Readers React: Pelosi’s State of the Union snub won’t reopen government — but grounding private jets might
To the editor: Power plays by politicians have their place and can be great theater, but this one by House Speaker Nancy Pelosi (D-San Francisco) is not good enough. Disinviting President Trump from delivering his State of the Union address merely distracts him rather than forces his hand.
To really inconvenience those who could end this partial government shutdown, we need creative action by federal workers still on the job. One idea: Our federally employed air traffic controllers could shut down private jet takeoffs.
That will most definitely get the attention of the elites while also providing a public service. It may even force some of Trump’s pals to fly with the rest of us. That alone might motivate them to tell him to knock it off.

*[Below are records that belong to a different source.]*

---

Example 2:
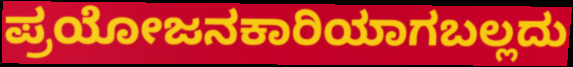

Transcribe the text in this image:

ಪ್ರಯೋಜನಕಾರಿಯಾಗಬಲ್ಲದು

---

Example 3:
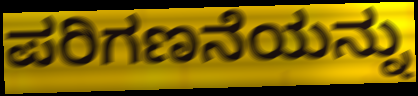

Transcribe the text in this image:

ಪರಿಗಣನೆಯನ್ನು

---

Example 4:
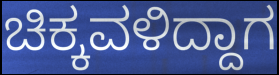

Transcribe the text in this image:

ಚಿಕ್ಕವಳಿದ್ದಾಗ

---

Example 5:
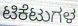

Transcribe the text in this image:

ಟಿಕೆಟುಗಳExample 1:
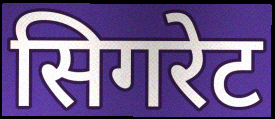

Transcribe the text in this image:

सिगरेट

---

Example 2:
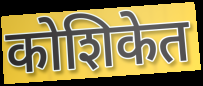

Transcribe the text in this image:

कोशिकेत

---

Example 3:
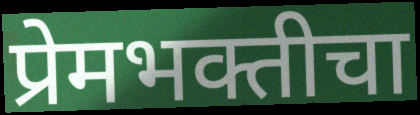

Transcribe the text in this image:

प्रेमभक्तीचा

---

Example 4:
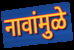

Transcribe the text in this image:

नावांमुळे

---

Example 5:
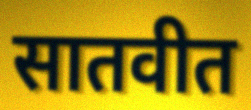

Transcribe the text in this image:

सातवीतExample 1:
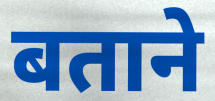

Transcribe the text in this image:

बताने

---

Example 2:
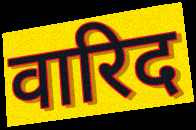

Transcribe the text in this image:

वारिद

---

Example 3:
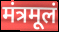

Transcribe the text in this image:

मंत्रमूलं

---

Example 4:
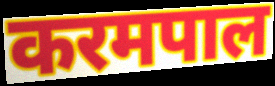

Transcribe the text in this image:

करमपाल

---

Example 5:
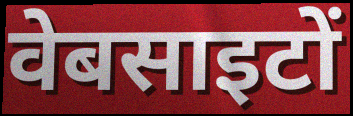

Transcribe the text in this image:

वेबसाइटों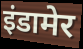
इंडामेरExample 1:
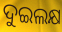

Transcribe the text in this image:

ଦୁଇଲକ୍ଷ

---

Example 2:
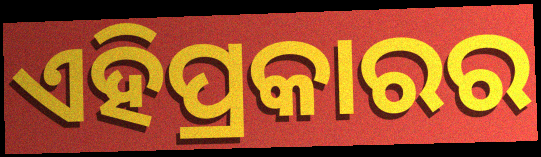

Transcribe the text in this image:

ଏହିପ୍ରକାରର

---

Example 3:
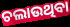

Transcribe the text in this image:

ଚଲାଉଥିବା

Steve Fine, North Hollywood
To the editor: Pelosi has stooped to the lowest levels of dirty politics. It is an absolute disgrace that she seeks to deprive the citizens of this nation the constitutional right to hear the president deliver the State of the Union address.

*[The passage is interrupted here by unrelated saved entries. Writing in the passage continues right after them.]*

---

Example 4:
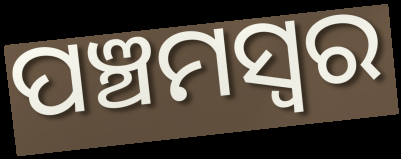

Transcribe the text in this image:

ପଞ୍ଚମସ୍ଵର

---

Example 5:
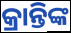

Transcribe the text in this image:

କ୍ରାନ୍ତିଙ୍କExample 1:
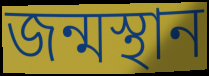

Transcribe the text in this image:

জন্মস্থান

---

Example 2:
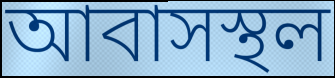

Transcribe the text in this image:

আবাসস্থল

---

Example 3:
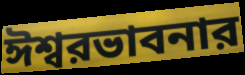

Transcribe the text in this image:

ঈশ্বরভাবনার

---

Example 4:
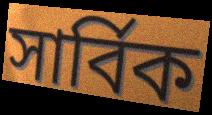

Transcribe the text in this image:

সার্বিক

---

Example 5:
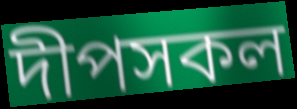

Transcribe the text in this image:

দীপসকলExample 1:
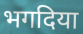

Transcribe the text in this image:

भगदिया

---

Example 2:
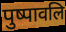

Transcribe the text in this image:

पुष्पावलि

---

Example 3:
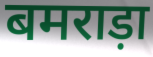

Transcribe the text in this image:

बमराड़ा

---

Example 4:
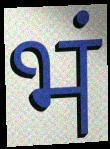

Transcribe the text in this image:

भं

In the event she hasn’t noticed, security is an essential service of the government (compared to, say, park services) that is not shut down.
The president should deliver the address in the Senate chamber.

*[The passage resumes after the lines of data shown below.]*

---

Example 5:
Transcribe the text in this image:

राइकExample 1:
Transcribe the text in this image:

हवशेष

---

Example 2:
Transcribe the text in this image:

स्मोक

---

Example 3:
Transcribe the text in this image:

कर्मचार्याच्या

Stephany Yablow, North Hollywood
To the editor: The single greatest expense of Trump’s proposed border wall is obviously labor. And, this government shutdown is clearly ridiculous.
Why don’t Democrats give Trump half of his requested border wall money on the condition that the Republicans have their staunchest supporters volunteer to build the wall?
I’m neither a Democrat nor a Republican. I tend to look at issues just on their own merits. However, I would be happy to spend a week near the border, “wallunteering,” so our government can get back on its feet and thousands of people can go back to work.
It’s time to show the world we can all get along. It just takes a little American ingenuity.
Gareth Kantz, Moorpark
To the editor: The Constitution doesn’t specify how the president informs Congress about his views on the state of the union.
Rather, the relevant part of Article II states that the president “shall from time to time give to the Congress information of the state of the union, and recommend to their consideration such measures as he shall judge necessary and expedient.”